Give back every record below in full and exactly, but without a single image.

* * * * *

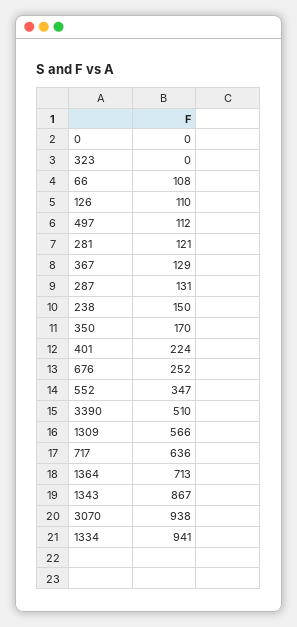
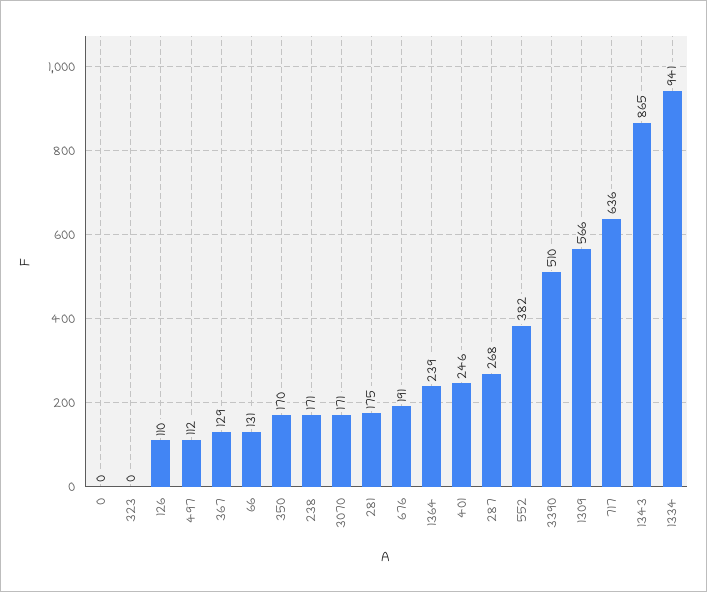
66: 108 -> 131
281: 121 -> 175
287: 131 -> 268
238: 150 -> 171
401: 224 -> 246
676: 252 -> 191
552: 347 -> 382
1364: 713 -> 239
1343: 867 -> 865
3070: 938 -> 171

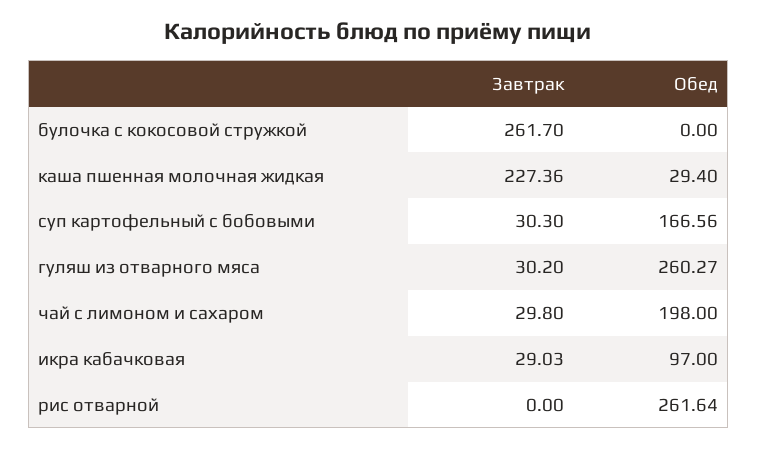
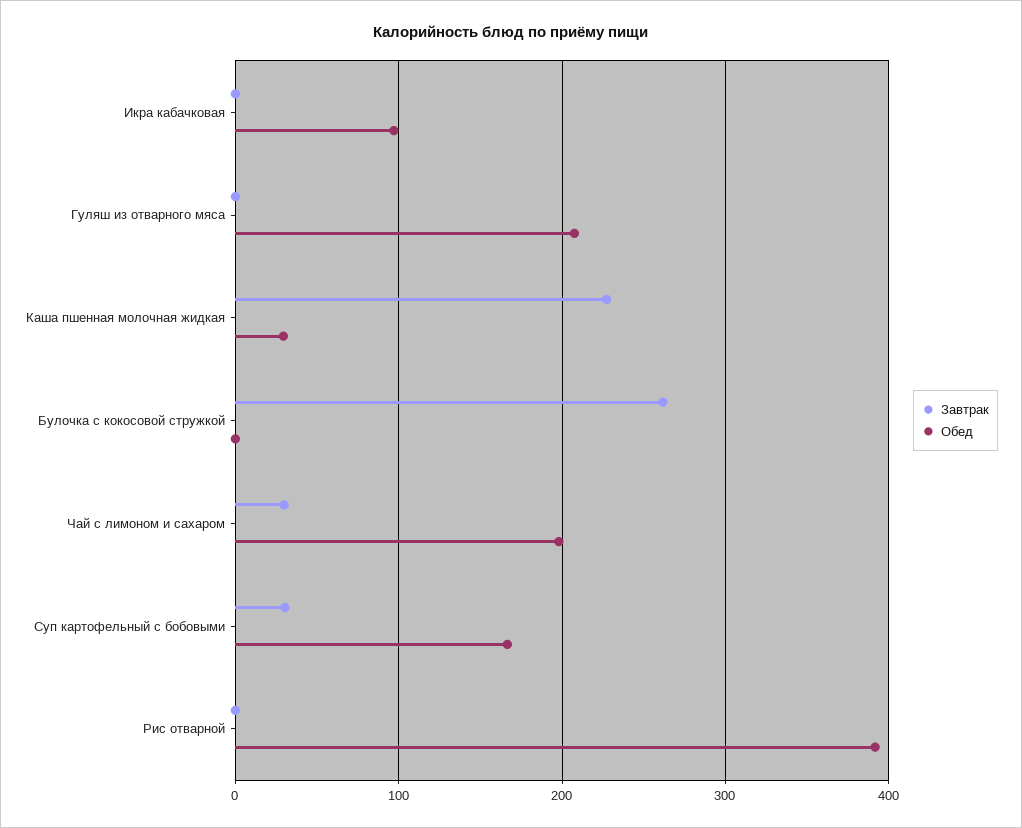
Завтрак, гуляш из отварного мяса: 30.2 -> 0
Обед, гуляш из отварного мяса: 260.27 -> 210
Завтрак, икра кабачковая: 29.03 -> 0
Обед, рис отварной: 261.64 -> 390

* * * * *

§ Task solution:
66: 108 -> 131
281: 121 -> 175
287: 131 -> 268
238: 150 -> 171
401: 224 -> 246
676: 252 -> 191
552: 347 -> 382
1364: 713 -> 239
1343: 867 -> 865
3070: 938 -> 171

Завтрак, гуляш из отварного мяса: 30.2 -> 0
Обед, гуляш из отварного мяса: 260.27 -> 210
Завтрак, икра кабачковая: 29.03 -> 0
Обед, рис отварной: 261.64 -> 390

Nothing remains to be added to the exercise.